RADAR is a generative adversarial framework for marker-free fine-grained discovery of anomalous cells (ACs) in multi-sample and multimodal single-cell omics data.
RADAR is designed for Cross-sample Fine-grained Anomalous-cell Discovery (CFAD), where anomalous cells are defined as cell populations or cell states that are present in affected tissues but absent from healthy reference tissues. Given a healthy reference dataset and one or more target datasets, RADAR performs three coupled tasks in a unified workflow:
- AC detection: identify anomalous cells in target datasets relative to a healthy reference;
- Multi-sample alignment: reduce cross-sample or cross-modal technical variation while preserving AC-associated biological heterogeneity;
- AC resolution: resolve detected ACs into biologically coherent subtypes.
RADAR contains three collaborative phases:
RADAR first trains a reconstruction-GAN on the healthy reference dataset only. Since the model learns to reconstruct normal cellular states, target cells with larger-than-expected reconstruction deviations are identified as putative anomalous cells.
RADAR excludes Phase-I-detected ACs from alignment training to reduce the risk of treating AC-associated biological variation as batch effects. For predicted normal target cells, RADAR uses an Integrated-Gradients-guided pairing module to identify biologically relevant "kin" reference cells. These kin-cell pairs are then used to train a transferring-GAN that maps target datasets into a common reference space.

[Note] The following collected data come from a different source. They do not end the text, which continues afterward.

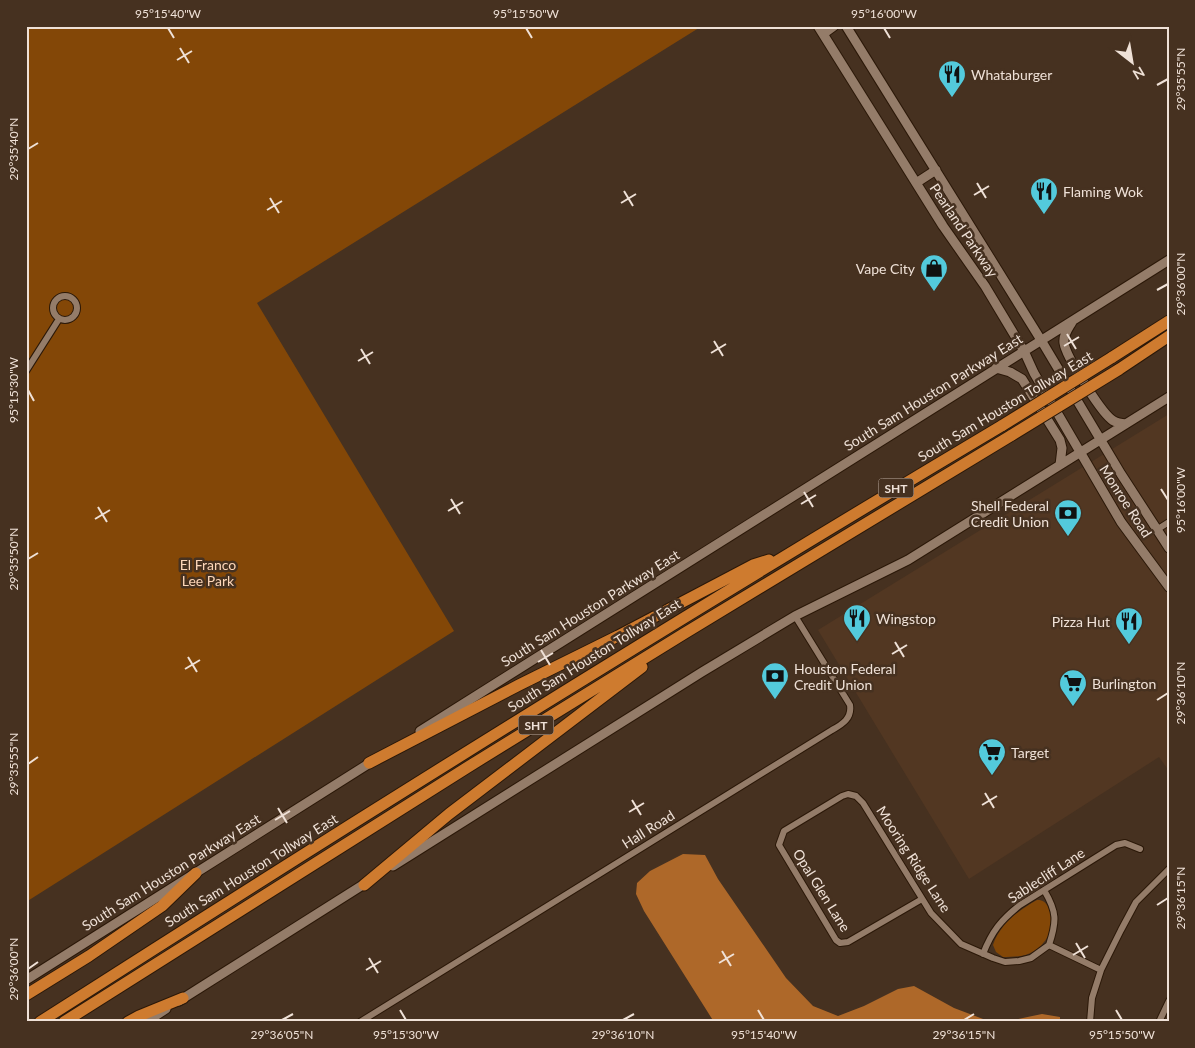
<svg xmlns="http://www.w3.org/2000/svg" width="1195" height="1048" viewBox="0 0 1195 1048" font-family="Lato,sans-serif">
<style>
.built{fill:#523722}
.green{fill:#834707}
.water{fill:#ae6829}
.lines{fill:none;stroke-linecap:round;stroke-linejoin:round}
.street-casing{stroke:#2b1808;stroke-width:8}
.secondary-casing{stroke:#2b1808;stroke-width:11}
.highway-casing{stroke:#2b1808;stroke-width:13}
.street{stroke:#947c69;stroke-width:6}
.secondary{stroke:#947c69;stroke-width:9}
.highway{stroke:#ce7b2f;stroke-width:11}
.highway-bridge-casing{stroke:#2b1808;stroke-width:13;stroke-linecap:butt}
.highway-bridge{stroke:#ce7b2f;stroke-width:11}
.ticks{fill:none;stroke:#efe1d7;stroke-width:2}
.labels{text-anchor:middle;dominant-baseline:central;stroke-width:5;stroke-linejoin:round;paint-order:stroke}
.shield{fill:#463120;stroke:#bcaca0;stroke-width:1}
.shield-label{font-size:12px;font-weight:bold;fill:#efe1d7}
.poi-label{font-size:14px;fill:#efe1d7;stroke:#463120;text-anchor:start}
.street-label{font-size:14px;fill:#efe1d7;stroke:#463120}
.park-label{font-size:14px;fill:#fdd6b8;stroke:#463120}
.neatline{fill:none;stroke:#efe1d7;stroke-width:2}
.ticks-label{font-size:12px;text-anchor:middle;fill:#efe1d7}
</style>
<rect width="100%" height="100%" fill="#463120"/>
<!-- built -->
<path class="built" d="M1169,414v357l-10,-14 -190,122 -151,-249z"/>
<!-- green -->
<path class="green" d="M26,26h676l-445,277 197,328 -428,271z
M1037,900c16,-1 16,26 11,36 -3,6 -9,12 -14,15 -9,6 -21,6 -31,6l-7,-5 -3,-7c7,-21 26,-35 44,-45z"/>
<!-- water -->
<path class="water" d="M683,854l22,1 13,24 68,99 27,28 25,10 26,-10 34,-17 16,-3 40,22 37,14 22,-2 29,-6 18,3v5h-346l-70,-111 -8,-17 1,-11 13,-12z"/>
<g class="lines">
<!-- street casing -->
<g class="street-casing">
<path id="street" d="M53 308a12 12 0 1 1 24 0a12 12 0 1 1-24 0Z
M26,371l33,-52
M1158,529l11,-7
M922,899l-74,43 -8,1 -4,-3 -57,-95 5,-14 58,-35 6,-2 8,2 7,7 68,110 30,31 32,14 12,4 14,-1 12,-3 18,-13c8,-24 8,-33 -5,-55
M1049,945l52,25
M983,954c9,-23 18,-34 37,-49l96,-60 9,-2 15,6
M360,1022l472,-292c11,-6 20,-12 18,-25l-55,-89
M1090,1022l2,-24 9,-28 20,-40 15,-28 33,-33
M1159,1022l10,-21"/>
</g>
<!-- secondary casing -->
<g class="secondary-casing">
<path id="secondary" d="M818,26l125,200 42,60 39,65 10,22 87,149 48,65
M846,26l195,314 80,134 48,74
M823,34l11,-8
M916,183l20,-13
M1072,322c-4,7 -9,13 -8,21 2,14 36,67 47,76 4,4 9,4 14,5
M996,368l14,4 12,7 38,61 2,8 -2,17
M420,731l749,-471
M393,866l309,-194 93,-56 113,-56 261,-163
M26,980l347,-219
M179,1001l190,-120
M146,1022l20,-13"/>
</g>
<!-- highway casing -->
<g class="highway-casing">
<path id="highway" d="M1111,358l58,-37
M1118,370l51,-34
M369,763l150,-78 99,-49 135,-71 16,-5
M364,885l85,-71 193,-147
M26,995l63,-39 73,-50 34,-33
M40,1022c318,-204 639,-404 963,-597
M64,1022l404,-255 217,-134 327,-198
M128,1022l11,-6 44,-18"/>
</g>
<!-- street -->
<use href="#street" class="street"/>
<!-- secondary -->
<use href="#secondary" class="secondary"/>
<!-- highway -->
<use href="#highway" class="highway"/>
<!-- highway-bridge casing -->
<g class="highway-bridge-casing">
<path id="highway-bridge" d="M1003,425l108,-67
M1012,435l106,-65"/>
</g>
<!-- highway-bridge -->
<use href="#highway-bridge" class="highway-bridge"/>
</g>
<!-- ticks -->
<path class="ticks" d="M168,28l6,10M526,28l6,10M884,28l6,10M180,48l9,15M177,60l15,-9M1157,85l11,-6M28,149l10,-6M977,183l9,15M624,191l9,15M974,195l15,-9M270,198l9,15M621,203l15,-9M267,210l15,-9M1157,290l11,-6M1067,334l9,15M714,341l9,15M1064,346l15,-9M361,349l9,15M711,353l15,-9M358,361l15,-9M28,390l6,11M1161,489l7,11M804,492l9,15M451,499l9,15M801,504l15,-9M98,507l9,15M448,511l15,-9M95,519l15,-9M28,559l10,-6M895,642l9,15M541,650l9,15M892,654l15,-9M188,657l9,15M538,662l15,-9M185,669l15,-9M1157,700l11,-7M28,764l10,-7M985,793l9,15M632,800l9,15M982,805l15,-9M278,808l9,15M629,812l15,-9M275,820l15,-9M1157,905l11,-7M1076,943l9,15M722,951l9,15M1073,955l15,-9M369,958l9,15M719,963l15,-9M28,969l10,-7M366,970l15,-9M400,1010l6,10M758,1010l6,10M1116,1010l6,10M282,1020l11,-6M623,1020l11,-6M964,1020l10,-6"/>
<!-- icons -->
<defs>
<g id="restaurant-pin" transform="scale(1.4375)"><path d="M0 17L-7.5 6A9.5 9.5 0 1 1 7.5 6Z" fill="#53cadc" stroke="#463120"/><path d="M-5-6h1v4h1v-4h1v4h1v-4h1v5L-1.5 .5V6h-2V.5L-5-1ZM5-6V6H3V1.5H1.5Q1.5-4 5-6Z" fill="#111"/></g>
<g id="shop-pin" transform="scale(1.4375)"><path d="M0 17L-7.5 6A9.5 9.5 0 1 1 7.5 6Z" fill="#53cadc" stroke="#463120"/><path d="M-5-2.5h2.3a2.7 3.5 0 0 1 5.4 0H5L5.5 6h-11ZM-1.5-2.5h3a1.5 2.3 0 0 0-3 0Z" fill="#111"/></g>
<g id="bank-pin" transform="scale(1.4375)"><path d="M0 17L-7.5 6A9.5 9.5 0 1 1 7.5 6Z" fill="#53cadc" stroke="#463120"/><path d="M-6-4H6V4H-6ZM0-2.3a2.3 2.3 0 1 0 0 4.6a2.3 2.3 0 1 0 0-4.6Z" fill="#111"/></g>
<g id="supermarket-pin" transform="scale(1.4375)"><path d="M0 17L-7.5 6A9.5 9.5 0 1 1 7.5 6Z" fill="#53cadc" stroke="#463120"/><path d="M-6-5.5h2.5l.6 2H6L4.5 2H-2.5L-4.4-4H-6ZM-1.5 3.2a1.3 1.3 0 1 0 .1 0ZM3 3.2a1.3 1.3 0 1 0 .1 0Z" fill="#111"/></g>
</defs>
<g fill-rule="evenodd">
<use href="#restaurant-pin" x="952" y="74"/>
<use href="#restaurant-pin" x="1044" y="191"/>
<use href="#shop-pin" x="934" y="268"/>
<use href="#bank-pin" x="1068" y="513"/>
<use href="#restaurant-pin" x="857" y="618"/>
<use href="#restaurant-pin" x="1129" y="621"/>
<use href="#bank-pin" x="775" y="676"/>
<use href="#supermarket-pin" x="1073" y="683"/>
<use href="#supermarket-pin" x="992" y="752"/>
</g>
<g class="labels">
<!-- shield labels -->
<g class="shield">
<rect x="878.5" y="478.5" width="35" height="19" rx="4"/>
<rect x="518.5" y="715.5" width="35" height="19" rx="4"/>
</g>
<g class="shield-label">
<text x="896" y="488">SHT</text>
<text x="536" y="725">SHT</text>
</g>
<!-- poi labels -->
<g class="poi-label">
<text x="971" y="74">Whataburger</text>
<text x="1063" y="191">Flaming Wok</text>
<text x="915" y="268" text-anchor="end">Vape City</text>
<text x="1049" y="505" text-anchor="end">Shell Federal<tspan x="1049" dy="16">Credit Union</tspan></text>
<text x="876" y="618">Wingstop</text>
<text x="1110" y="621" text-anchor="end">Pizza Hut</text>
<text x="794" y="668">Houston Federal<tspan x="794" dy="16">Credit Union</tspan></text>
<text x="1092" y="683">Burlington</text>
<text x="1011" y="752">Target</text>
</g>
<!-- street labels -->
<g class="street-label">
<text transform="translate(964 230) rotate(56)">Pearland Parkway</text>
<text transform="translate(933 392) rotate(-32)">South Sam Houston Parkway East</text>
<text transform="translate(1005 406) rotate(-31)">South Sam Houston Tollway East</text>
<text transform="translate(1126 501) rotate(57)">Monroe Road</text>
<text transform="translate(590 608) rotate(-32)">South Sam Houston Parkway East</text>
<text transform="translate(594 655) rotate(-32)">South Sam Houston Tollway East</text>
<text transform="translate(648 829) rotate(-32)">Hall Road</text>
<text transform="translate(914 859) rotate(57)">Mooring Ridge Lane</text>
<text transform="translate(251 870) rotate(-32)">South Sam Houston Tollway East</text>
<text transform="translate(171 872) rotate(-32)">South Sam Houston Parkway East</text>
<text transform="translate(1046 875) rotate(-33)">Sablecliff Lane</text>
<text transform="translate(822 890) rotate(58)">Opal Glen Lane</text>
</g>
<!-- park labels -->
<g class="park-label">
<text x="208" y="564">El Franco<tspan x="208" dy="16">Lee Park</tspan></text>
</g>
</g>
<!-- border -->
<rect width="1195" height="1048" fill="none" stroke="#463120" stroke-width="55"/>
<!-- north arrow -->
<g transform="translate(1132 62) rotate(149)" stroke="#463120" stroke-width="4" paint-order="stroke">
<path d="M0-4L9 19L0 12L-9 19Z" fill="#efe1d7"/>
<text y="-8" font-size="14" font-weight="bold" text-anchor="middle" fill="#efe1d7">N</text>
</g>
<rect x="28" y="28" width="1140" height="992" class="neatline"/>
<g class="ticks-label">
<text x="168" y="18">95°15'40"W</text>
<text x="526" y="18">95°15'50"W</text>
<text x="884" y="18">95°16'00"W</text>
<text transform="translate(1181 79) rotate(-90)" y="4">29°35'55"N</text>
<text transform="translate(14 149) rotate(-90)" y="4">29°35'40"N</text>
<text transform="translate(1181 284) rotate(-90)" y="4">29°36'00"N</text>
<text transform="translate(14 390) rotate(-90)" y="4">95°15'30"W</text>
<text transform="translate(1181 500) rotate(-90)" y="4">95°16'00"W</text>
<text transform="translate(14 559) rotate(-90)" y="4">29°35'50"N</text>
<text transform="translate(1181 693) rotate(-90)" y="4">29°36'10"N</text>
<text transform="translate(14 764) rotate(-90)" y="4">29°35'55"N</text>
<text transform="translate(1181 898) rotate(-90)" y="4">29°36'15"N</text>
<text transform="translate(14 969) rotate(-90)" y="4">29°36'00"N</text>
<text x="282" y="1039">29°36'05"N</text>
<text x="406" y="1039">95°15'30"W</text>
<text x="623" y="1039">29°36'10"N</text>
<text x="764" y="1039">95°15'40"W</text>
<text x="964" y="1039">29°36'15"N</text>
<text x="1122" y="1039">95°15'50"W</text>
</g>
</svg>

Detected ACs are aligned into the reference space and then resolved into fine-grained AC subtypes. RADAR combines post-alignment cellular embeddings with reconstruction-deviation signals, enabling more accurate resolution of biologically distinct AC populations across samples and modalities.

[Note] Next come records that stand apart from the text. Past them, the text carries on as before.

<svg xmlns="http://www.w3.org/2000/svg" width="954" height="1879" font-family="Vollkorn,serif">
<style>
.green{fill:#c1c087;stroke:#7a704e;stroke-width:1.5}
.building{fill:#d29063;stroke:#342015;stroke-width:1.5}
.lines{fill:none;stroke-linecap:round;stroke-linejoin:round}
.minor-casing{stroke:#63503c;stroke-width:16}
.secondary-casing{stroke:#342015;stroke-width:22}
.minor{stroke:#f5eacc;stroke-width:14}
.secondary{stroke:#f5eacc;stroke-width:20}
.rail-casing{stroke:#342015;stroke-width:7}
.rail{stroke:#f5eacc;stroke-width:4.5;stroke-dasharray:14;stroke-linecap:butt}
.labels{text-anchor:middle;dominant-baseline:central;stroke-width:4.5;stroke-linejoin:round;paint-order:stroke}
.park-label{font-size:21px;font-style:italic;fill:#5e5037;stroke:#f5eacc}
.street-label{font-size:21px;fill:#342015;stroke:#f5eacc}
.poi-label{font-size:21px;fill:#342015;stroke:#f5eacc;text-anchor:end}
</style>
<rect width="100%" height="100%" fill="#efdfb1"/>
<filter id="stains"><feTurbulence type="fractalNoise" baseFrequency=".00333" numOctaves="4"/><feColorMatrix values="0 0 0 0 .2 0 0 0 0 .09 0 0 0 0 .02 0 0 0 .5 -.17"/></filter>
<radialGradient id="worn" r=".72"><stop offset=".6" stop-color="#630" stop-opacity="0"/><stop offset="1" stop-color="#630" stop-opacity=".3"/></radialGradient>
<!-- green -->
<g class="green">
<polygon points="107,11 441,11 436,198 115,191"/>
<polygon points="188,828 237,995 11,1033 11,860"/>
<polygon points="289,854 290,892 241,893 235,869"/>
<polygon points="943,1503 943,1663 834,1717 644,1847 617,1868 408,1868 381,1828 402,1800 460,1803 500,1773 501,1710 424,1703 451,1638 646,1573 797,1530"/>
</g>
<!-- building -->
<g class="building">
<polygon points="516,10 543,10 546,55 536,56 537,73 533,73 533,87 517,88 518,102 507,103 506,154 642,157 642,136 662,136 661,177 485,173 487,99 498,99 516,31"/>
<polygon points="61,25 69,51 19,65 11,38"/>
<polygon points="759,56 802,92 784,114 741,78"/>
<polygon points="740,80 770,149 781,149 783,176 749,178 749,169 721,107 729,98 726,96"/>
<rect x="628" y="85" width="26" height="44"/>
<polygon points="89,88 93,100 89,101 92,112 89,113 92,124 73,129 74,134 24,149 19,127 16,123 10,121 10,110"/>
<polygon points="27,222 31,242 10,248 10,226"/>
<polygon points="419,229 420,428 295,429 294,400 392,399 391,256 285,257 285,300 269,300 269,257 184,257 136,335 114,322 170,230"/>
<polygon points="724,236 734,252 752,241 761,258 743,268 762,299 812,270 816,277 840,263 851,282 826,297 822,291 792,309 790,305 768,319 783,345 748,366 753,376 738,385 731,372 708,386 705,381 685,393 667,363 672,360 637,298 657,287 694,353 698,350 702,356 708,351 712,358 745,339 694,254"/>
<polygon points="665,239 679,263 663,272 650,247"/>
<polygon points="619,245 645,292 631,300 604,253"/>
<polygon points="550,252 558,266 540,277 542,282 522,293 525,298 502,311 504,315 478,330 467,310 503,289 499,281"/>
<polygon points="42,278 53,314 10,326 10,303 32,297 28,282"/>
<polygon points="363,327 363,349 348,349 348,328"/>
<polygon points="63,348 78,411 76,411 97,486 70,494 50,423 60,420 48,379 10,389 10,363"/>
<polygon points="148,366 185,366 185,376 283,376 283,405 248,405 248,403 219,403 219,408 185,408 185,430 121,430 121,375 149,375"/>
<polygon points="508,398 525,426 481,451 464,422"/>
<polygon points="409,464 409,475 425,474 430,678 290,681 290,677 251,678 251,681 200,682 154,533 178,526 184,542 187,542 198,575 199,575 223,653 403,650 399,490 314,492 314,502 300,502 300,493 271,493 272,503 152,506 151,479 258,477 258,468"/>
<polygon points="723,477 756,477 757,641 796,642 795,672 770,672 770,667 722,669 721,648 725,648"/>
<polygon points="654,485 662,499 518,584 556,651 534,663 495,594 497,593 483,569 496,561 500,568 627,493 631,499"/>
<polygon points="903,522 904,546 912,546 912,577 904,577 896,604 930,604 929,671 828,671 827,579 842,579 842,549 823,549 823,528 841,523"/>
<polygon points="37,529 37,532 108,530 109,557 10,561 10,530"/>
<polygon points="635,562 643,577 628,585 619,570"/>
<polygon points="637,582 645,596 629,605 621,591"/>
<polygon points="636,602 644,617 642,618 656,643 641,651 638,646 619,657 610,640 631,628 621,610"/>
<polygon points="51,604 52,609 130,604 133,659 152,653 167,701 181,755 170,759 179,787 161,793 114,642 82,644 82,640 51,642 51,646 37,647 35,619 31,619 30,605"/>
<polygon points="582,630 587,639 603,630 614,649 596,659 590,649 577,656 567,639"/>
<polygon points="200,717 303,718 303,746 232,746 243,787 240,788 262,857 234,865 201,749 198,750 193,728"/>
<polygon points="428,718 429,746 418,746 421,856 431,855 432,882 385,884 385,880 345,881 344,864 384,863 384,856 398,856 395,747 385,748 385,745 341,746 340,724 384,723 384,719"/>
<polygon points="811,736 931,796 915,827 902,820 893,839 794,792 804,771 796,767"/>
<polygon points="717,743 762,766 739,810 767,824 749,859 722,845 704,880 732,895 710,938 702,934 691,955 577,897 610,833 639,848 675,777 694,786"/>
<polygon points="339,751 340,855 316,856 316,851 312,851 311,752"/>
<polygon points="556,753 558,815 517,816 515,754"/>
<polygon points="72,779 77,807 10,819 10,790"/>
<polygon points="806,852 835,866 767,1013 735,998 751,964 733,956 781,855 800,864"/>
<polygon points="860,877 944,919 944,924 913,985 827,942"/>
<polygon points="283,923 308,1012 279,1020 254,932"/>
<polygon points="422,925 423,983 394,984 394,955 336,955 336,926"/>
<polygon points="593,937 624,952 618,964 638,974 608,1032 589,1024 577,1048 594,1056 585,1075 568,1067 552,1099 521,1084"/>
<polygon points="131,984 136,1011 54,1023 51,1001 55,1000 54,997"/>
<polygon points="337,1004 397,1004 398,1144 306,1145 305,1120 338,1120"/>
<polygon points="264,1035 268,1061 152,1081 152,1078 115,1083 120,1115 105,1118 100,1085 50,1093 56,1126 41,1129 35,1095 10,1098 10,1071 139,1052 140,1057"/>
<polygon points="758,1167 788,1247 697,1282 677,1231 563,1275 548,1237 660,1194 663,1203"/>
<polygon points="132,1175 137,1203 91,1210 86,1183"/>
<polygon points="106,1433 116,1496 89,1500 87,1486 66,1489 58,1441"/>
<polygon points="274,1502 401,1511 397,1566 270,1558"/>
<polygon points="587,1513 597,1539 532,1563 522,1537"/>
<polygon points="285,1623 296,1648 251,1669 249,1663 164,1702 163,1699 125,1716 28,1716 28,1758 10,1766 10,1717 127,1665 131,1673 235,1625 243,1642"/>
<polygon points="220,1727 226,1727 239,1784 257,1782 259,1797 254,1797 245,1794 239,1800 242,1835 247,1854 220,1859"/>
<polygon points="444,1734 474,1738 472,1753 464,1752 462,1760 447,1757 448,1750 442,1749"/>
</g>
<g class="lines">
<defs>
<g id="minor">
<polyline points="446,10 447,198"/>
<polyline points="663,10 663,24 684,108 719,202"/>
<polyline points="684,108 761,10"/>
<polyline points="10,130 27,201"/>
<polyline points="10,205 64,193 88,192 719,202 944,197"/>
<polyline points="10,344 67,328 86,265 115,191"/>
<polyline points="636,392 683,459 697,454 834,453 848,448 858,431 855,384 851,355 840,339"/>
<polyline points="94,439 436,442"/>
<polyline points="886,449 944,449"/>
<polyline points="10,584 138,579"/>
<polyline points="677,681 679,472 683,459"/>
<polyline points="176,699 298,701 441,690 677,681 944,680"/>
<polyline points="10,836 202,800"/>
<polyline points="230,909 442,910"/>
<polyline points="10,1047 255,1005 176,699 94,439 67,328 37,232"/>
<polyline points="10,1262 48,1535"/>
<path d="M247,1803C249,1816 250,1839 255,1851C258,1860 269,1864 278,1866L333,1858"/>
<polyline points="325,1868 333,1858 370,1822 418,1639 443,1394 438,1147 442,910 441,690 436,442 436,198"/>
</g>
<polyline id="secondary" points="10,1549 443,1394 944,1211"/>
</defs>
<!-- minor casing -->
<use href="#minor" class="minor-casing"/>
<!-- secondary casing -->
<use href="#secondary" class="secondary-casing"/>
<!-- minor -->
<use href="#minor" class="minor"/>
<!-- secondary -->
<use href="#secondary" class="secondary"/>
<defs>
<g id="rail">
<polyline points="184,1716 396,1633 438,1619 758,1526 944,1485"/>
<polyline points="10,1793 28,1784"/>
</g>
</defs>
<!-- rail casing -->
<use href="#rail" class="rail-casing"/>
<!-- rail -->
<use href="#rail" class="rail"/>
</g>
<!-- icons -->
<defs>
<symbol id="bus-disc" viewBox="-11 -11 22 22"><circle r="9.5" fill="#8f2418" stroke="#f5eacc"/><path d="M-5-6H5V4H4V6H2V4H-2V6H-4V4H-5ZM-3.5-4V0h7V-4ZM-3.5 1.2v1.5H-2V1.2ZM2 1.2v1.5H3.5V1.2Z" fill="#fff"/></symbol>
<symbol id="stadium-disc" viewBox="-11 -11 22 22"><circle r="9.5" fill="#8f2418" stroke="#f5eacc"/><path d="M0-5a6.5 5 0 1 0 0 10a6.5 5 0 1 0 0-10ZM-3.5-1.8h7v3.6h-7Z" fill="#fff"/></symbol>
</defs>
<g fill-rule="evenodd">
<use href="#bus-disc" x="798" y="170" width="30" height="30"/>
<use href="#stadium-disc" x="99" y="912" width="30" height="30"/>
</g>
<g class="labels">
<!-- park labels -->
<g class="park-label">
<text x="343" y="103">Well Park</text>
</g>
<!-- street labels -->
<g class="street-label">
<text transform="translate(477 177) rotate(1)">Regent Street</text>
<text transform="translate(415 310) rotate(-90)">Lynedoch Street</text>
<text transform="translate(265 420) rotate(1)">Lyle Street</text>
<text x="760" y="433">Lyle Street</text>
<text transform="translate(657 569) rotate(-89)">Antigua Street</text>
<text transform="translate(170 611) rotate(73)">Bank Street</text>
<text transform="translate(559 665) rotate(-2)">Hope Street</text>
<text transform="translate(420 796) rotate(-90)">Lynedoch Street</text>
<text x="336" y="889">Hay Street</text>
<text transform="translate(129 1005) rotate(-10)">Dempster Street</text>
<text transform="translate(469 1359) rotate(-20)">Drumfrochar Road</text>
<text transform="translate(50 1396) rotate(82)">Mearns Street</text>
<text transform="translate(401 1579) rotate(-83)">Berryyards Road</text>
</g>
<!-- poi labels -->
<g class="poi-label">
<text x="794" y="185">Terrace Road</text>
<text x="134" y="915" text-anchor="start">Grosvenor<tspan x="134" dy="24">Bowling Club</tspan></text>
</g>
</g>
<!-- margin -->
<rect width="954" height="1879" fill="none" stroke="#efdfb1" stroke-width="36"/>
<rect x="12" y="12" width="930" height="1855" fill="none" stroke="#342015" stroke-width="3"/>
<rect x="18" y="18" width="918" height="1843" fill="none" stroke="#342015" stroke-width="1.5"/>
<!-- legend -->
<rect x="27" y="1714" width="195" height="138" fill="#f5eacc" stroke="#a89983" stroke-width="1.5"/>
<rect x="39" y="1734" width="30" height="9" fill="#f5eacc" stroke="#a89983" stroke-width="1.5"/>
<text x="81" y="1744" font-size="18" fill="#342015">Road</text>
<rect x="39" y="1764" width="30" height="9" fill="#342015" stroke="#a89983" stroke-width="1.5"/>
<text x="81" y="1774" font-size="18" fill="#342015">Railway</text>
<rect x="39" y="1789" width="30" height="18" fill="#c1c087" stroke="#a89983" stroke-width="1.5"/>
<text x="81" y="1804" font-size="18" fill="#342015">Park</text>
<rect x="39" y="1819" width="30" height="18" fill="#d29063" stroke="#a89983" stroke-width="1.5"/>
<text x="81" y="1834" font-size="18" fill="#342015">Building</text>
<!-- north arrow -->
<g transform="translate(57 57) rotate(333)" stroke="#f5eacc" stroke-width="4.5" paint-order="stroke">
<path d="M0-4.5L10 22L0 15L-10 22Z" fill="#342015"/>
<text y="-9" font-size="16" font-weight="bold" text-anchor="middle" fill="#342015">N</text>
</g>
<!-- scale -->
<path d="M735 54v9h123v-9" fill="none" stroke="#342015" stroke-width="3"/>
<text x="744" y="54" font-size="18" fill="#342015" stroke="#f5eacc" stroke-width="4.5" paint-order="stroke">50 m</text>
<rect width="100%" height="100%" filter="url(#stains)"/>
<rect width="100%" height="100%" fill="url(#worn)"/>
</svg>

RADAR is implemented in Python and has been tested with Python 3.9.
Main dependencies include:
anndata>=0.10.7
numpy>=1.22.4
pandas>=1.5.1
scanpy>=1.10.1
scikit-learn>=1.2.0
scipy>=1.11.4
torch>=2.0.0
tqdm>=4.64.1
captum
matplotlib
RADAR is developed as a Python package. You will need to install Python, and the recommended version is Python 3.9.
You can download the package from GitHub and install it locally:
git clone https://github.com/Catchxu/RADAR.git
cd RADAR/
pip install .After installation, RADAR can be run through three consecutive phases: anomalous-cell detection, multi-sample alignment, and anomalous-cell resolution.
Train the reference-guided reconstruction model on the healthy reference dataset and predict anomalous cells in the target dataset:
bash scripts/01_phase1.shThis step generates anomalous-cell prediction results, including cell-level anomaly labels and reconstruction-deviation scores.
Use predicted normal target cells to perform reference-guided multi-sample alignment:
bash scripts/02_phase2.shThis step identifies kin reference cells for predicted normal target cells and maps target datasets into the reference-aligned space.
Resolve detected anomalous cells into fine-grained AC subtypes:
bash scripts/03_phase3.shThis step generates AC subtype labels and downstream results for anomalous-cell resolution.
All experimental datasets used in this project are available from their respective original sources. Due to file size and data-usage considerations, raw datasets are not included in this repository.
- Healthy human intestinal epithelial tissue dataset (10xG-hInt-N) is available at GEO: GSE185224.
- Human colorectal cancer tissue datasets (10xG-hCRC-T-A and 10xG-hCRC-T-B) are available at GEO: GSE178341.
- Mouse embryo dataset (10xG-mEmb) is available at GEO: GSE186069.
- Healthy human peripheral blood mononuclear cell dataset (10xG-hHPBMC), used as a cross-modality reference for AC detection, is available from 10x Genomics.
- PBMC datasets for trajectory inference (10xG-hPBMC-A, 10xG-hPBMC-B, and 10xG-hPBMC-C) are available at GEO: GSE146974.
- Systemic lupus erythematosus PBMC datasets for AC alignment (10xG-hPBMCSLE-A, 10xG-hPBMCSLE-B, and 10xG-hPBMCSLE-C) are available at GEO: GSE96583.
- Human skin tissue datasets (10xG-hSCC-N1 to 10xG-hSCC-N5 and 10xG-hSCC-P1 to 10xG-hSCC-P5) are available at GEO: GSE144240.
- Healthy and basal cell carcinoma human peripheral blood mononuclear cell scATAC-seq datasets (10xC-hHPBMC and 10xC-hPBMCBCC) are available from 10x Genomics.
- Mouse brain scATAC-seq datasets (10xC-mBrain-0, 10xC-mBrain-1, and 10xC-mBrain-2) are available from their original sources.
- Slide-seqV2 mouse embryo dataset (ssq-mEmb-33) is available at GEO: GSE197353.